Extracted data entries
================
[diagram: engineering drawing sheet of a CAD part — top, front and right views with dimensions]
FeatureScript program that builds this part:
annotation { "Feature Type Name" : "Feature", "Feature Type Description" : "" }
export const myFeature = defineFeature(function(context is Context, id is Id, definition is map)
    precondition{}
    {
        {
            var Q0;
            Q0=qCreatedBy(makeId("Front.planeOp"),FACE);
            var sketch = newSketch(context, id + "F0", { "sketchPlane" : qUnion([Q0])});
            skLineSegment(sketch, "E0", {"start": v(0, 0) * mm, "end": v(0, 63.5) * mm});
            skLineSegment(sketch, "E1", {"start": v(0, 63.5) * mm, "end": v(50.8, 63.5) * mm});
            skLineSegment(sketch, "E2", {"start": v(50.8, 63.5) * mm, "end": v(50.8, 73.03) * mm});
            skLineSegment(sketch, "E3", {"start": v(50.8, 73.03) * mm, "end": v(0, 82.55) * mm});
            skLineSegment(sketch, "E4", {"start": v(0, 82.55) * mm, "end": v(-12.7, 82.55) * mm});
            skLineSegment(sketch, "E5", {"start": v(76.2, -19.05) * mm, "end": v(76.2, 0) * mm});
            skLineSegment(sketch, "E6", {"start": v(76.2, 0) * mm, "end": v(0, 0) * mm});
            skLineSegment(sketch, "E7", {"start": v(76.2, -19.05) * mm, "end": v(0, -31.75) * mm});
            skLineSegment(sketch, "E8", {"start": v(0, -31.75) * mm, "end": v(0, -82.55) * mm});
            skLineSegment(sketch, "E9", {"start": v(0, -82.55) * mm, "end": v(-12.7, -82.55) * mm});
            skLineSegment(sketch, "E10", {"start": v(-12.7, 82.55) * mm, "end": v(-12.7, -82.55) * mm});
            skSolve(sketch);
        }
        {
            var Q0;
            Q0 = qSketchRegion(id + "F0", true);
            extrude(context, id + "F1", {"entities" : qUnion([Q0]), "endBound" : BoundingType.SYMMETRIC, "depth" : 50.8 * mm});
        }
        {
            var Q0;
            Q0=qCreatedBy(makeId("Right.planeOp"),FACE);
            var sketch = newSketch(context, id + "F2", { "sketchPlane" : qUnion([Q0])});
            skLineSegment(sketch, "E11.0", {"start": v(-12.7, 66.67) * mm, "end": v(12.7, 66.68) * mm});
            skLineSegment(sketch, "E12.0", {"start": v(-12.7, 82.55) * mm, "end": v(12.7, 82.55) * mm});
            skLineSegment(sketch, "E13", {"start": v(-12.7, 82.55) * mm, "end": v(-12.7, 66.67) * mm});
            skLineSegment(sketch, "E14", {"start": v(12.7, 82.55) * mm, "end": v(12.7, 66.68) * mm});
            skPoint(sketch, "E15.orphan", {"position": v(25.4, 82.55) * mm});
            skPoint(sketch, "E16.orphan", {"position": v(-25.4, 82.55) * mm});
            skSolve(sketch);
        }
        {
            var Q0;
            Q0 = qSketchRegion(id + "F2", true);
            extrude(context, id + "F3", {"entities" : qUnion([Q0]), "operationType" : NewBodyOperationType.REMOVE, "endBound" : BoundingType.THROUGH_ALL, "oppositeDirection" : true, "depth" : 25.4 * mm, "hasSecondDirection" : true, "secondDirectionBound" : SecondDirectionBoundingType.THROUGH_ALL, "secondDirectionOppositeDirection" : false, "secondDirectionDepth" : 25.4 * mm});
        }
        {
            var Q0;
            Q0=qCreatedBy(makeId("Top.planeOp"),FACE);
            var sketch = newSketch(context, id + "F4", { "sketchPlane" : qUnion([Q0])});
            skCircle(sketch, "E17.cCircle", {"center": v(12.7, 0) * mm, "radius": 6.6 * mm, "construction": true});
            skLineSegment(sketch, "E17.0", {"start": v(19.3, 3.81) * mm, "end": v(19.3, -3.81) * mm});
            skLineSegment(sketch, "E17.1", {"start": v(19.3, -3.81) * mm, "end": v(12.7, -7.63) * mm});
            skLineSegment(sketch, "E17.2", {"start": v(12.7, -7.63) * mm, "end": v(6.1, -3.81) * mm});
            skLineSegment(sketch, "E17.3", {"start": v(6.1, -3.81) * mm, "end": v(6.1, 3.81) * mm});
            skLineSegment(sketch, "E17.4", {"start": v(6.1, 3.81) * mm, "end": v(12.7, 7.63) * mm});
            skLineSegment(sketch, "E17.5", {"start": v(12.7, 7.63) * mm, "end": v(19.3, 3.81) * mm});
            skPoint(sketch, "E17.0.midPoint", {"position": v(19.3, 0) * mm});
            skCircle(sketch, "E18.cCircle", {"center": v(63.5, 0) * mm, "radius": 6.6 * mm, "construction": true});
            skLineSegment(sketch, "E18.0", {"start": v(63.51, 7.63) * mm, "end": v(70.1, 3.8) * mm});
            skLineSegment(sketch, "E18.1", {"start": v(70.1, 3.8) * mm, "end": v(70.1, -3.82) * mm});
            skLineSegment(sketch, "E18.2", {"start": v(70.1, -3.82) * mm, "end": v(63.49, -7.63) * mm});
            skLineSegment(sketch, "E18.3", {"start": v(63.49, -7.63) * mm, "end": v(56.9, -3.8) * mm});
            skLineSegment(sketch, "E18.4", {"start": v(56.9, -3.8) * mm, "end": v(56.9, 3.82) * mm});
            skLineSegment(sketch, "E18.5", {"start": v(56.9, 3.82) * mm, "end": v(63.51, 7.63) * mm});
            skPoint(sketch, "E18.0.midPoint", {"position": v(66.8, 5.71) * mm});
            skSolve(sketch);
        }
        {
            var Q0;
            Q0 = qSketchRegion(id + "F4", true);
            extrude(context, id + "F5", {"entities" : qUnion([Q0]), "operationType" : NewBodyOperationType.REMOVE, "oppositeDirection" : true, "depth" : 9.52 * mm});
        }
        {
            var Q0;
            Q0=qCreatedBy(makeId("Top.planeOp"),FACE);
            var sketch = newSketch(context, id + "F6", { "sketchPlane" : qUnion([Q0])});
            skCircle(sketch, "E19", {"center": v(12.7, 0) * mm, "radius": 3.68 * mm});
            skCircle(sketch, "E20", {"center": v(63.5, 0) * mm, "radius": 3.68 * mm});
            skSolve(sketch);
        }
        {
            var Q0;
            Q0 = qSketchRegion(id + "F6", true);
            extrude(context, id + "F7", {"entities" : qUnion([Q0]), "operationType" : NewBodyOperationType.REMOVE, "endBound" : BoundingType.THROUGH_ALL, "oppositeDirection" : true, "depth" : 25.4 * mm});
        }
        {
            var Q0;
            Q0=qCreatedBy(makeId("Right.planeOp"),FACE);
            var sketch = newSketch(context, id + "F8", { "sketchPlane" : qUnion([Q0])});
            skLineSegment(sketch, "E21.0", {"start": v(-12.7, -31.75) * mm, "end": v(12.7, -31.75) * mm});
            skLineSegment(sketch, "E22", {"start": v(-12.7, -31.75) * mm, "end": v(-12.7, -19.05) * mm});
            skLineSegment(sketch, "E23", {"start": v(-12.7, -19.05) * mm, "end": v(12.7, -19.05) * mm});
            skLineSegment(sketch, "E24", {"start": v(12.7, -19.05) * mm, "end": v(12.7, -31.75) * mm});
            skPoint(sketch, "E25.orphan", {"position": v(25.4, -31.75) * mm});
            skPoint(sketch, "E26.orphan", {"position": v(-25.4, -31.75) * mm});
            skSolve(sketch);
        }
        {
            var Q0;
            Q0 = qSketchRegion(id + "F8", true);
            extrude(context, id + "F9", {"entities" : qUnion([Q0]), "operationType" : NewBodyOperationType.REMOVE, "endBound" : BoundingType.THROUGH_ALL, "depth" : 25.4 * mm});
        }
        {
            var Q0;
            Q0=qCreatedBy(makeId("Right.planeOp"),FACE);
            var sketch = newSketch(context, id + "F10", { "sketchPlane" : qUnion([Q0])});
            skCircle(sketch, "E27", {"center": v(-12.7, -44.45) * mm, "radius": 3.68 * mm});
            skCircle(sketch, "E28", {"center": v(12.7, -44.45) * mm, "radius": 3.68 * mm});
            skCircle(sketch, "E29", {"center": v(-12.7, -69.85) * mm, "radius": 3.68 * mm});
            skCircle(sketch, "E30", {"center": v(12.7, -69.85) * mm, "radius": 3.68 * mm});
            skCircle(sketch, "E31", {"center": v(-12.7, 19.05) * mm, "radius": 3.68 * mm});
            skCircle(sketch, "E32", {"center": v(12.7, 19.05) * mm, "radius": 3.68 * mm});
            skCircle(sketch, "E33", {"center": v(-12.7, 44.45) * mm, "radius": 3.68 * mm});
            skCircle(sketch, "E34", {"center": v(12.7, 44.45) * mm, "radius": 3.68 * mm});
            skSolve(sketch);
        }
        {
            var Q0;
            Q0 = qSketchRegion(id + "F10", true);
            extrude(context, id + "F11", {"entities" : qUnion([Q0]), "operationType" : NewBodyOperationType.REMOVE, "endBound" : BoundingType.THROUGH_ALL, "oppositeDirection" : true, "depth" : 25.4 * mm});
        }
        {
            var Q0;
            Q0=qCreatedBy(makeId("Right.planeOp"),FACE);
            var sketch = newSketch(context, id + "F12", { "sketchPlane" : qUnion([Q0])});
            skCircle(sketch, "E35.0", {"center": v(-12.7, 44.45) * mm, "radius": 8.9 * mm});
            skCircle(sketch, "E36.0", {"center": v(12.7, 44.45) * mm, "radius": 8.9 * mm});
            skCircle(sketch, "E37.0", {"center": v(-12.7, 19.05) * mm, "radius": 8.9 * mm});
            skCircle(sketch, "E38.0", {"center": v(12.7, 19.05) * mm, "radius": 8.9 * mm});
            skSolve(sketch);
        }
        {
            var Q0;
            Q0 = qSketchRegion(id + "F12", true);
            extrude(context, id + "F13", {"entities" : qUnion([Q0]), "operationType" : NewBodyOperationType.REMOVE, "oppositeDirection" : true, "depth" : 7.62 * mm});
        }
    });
================
EXERCISE
Pick out each line above that contains the string "newSketch". Case counts.

TASK ANSWER
            var sketch = newSketch(context, id + "F0", { "sketchPlane" : qUnion([Q0])});
            var sketch = newSketch(context, id + "F2", { "sketchPlane" : qUnion([Q0])});
            var sketch = newSketch(context, id + "F4", { "sketchPlane" : qUnion([Q0])});
            var sketch = newSketch(context, id + "F6", { "sketchPlane" : qUnion([Q0])});
            var sketch = newSketch(context, id + "F8", { "sketchPlane" : qUnion([Q0])});
            var sketch = newSketch(context, id + "F10", { "sketchPlane" : qUnion([Q0])});
            var sketch = newSketch(context, id + "F12", { "sketchPlane" : qUnion([Q0])});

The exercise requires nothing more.